University of Washington is testing facial recognition software to see which one is the most accurate when being used on larger scale.

Researchers observe the algorithms on facial recognition software - which previously was proved to perform its job accurately. However, the algorithms were being used for only 13,000 image dataset.

300 groups of researchers conduct MegaFace challenge to observe the accuracy of facial recognition software

The researchers tried to use the facial recognition program to a larger scale of image collections. They used a million person scale by collecting images of people around the world from Flickr. There were more than 690,500 pictures being used to test the system.

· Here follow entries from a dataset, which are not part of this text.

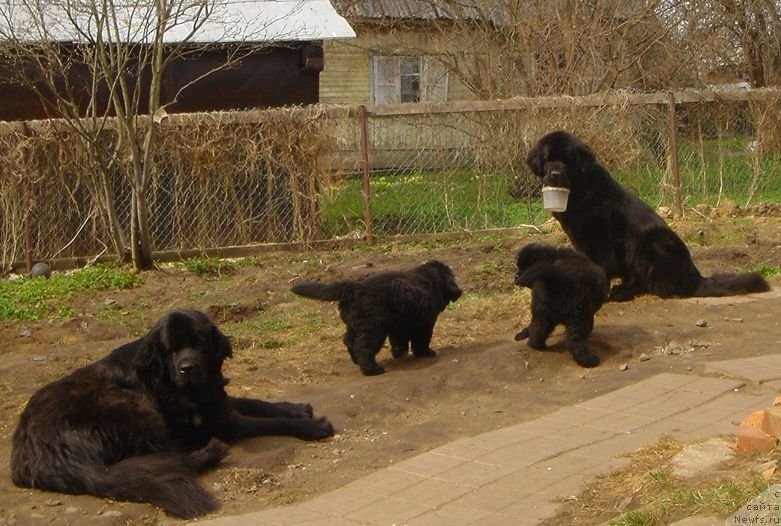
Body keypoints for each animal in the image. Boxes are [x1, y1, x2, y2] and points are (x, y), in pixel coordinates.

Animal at [9, 310, 332, 520]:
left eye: (198, 343)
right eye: (171, 349)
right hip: (135, 408)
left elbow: (256, 402)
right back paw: (206, 453)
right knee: (164, 457)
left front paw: (297, 408)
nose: (187, 368)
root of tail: (40, 452)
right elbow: (268, 421)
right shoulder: (223, 423)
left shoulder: (217, 403)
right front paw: (312, 426)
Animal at [292, 260, 464, 376]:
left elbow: (399, 342)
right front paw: (426, 353)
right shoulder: (424, 323)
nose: (459, 292)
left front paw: (399, 354)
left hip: (356, 325)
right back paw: (372, 370)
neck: (430, 280)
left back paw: (357, 361)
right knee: (363, 347)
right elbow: (421, 340)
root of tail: (354, 287)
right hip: (374, 328)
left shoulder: (399, 325)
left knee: (349, 340)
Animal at [524, 130, 768, 304]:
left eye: (567, 160)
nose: (555, 174)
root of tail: (694, 278)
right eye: (548, 159)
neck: (576, 190)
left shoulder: (598, 239)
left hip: (652, 242)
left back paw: (622, 292)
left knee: (649, 282)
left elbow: (601, 265)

The program should be able to determine if two images were the exact same individual. The result claimed that the accuracy drops when the program is used on a larger scale, Silicon Republic reported.

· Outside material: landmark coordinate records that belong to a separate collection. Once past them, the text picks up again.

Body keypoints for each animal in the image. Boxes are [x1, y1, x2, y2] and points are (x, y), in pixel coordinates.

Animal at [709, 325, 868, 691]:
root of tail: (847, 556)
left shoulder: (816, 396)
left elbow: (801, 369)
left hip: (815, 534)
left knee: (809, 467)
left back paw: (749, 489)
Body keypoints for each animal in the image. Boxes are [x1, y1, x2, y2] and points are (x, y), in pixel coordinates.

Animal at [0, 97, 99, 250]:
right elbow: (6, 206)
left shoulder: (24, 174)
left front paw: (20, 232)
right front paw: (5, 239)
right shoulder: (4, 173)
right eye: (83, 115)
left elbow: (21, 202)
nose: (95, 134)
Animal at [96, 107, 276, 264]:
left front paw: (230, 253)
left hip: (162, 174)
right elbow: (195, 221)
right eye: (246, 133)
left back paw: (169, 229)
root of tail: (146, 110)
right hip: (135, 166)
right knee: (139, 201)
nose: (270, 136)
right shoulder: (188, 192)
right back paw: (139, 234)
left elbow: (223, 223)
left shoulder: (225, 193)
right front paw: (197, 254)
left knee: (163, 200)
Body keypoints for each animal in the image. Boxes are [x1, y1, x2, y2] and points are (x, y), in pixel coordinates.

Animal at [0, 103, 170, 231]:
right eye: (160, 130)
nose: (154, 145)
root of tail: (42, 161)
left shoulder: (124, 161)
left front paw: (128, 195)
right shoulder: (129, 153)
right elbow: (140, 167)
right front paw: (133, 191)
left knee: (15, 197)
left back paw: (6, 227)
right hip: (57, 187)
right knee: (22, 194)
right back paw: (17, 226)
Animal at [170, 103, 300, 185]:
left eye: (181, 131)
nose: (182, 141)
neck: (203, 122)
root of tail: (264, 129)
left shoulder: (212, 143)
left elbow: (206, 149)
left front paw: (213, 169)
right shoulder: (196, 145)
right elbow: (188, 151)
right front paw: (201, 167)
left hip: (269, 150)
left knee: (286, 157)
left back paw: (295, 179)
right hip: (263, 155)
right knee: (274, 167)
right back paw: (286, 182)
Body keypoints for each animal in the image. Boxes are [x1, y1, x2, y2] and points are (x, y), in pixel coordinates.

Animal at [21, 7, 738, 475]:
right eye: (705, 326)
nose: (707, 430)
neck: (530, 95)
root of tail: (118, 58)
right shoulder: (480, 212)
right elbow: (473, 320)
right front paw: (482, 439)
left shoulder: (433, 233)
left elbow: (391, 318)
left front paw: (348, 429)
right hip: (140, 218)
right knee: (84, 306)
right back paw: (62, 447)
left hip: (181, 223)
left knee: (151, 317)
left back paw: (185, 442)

Researchers suggest developing more accurate algorithms

Testing on small scale does not determine the algorithm accuracy. It would have more reliable result when used on bigger scale. The test included facial recognition program developed by Google and N-TechLab.

FaceNet - a facial recognition software developed by Google - is said to have the highest accuracy rate with 75 percent on the million person dataset. Previously, FaceNet was also being tested on smaller scale and the result was almost perfect.

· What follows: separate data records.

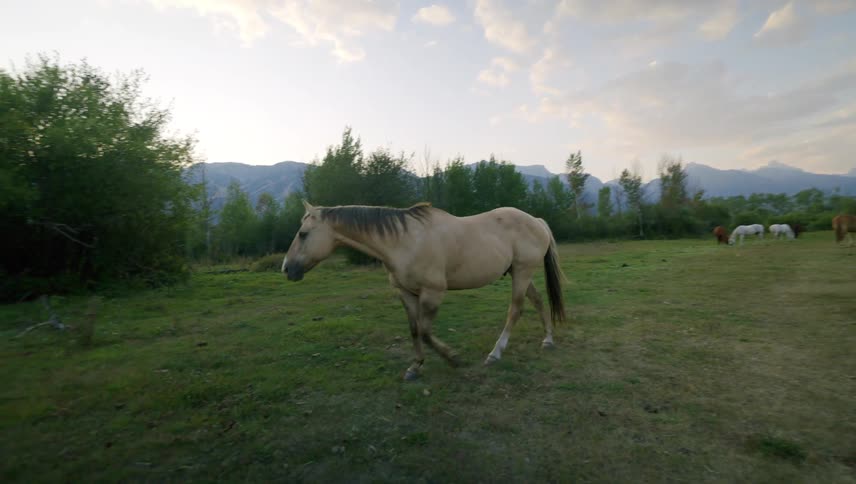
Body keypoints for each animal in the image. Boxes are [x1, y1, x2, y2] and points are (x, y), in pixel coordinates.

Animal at [282, 201, 567, 381]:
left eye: (303, 233)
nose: (286, 268)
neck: (403, 241)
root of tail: (536, 221)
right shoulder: (406, 294)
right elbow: (414, 330)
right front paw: (415, 366)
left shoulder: (433, 293)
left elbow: (427, 333)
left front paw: (452, 358)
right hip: (520, 274)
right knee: (538, 302)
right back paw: (548, 340)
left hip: (522, 272)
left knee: (514, 310)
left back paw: (495, 353)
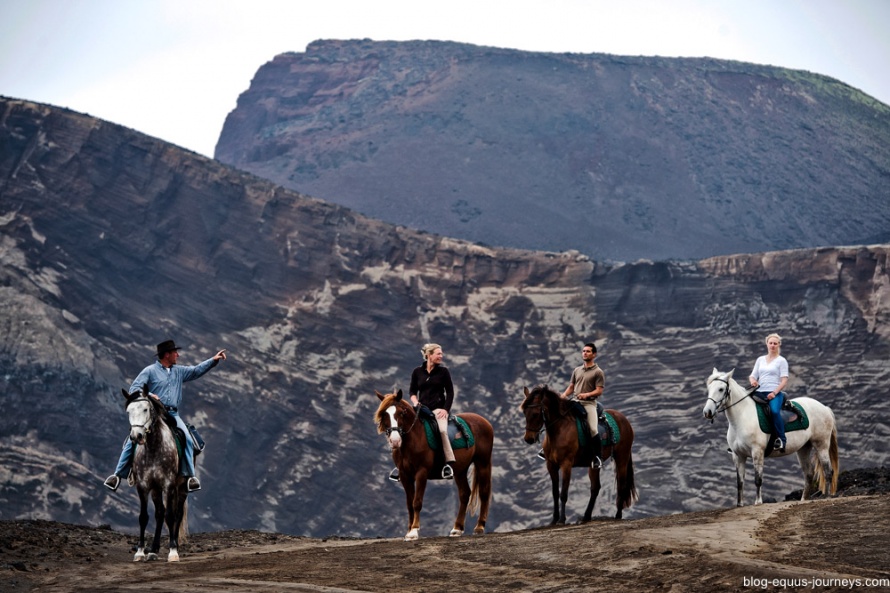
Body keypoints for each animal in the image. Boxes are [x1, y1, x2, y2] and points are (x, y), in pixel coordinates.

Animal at [123, 384, 189, 560]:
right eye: (129, 411)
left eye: (146, 409)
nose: (136, 436)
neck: (153, 448)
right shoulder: (143, 486)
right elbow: (143, 517)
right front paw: (140, 551)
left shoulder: (169, 485)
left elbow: (171, 516)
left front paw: (173, 551)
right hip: (155, 490)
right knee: (160, 513)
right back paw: (153, 549)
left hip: (181, 488)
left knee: (177, 513)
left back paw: (176, 544)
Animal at [372, 390, 492, 540]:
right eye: (384, 414)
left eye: (401, 413)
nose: (395, 441)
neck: (414, 438)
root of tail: (483, 421)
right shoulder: (405, 475)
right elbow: (409, 504)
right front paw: (409, 530)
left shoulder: (421, 473)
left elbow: (417, 502)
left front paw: (414, 530)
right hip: (460, 470)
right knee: (464, 494)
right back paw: (457, 528)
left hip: (483, 463)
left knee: (484, 492)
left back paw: (479, 527)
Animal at [516, 384, 636, 524]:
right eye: (524, 413)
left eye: (535, 414)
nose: (528, 439)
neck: (559, 429)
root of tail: (624, 419)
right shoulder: (551, 465)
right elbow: (555, 493)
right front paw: (554, 519)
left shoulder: (566, 465)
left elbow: (563, 494)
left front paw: (562, 520)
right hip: (593, 465)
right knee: (595, 488)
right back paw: (586, 516)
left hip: (622, 459)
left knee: (621, 485)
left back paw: (618, 515)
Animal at [700, 370, 832, 504]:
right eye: (709, 388)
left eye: (721, 389)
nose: (707, 412)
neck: (742, 417)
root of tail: (824, 408)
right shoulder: (738, 456)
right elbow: (740, 482)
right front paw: (739, 504)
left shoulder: (757, 452)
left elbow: (758, 479)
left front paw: (758, 502)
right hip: (803, 448)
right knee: (809, 474)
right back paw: (803, 500)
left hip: (821, 445)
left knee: (827, 472)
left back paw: (826, 497)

N-TechLab, a Russia developed facial recognition software - also shows a drop in accuracy rate after being used on million person scale test. Google FaceNet, N-TechLab and Beijing's Faceall are the highest-three software to have better accuracy than the others. All of the results are displayed at MegaFace Challenge official website

The findings suggest improvement on the AI software to ensure its effectiveness when identifying a face. University of Washington is still conducting the challenge till the end of the month.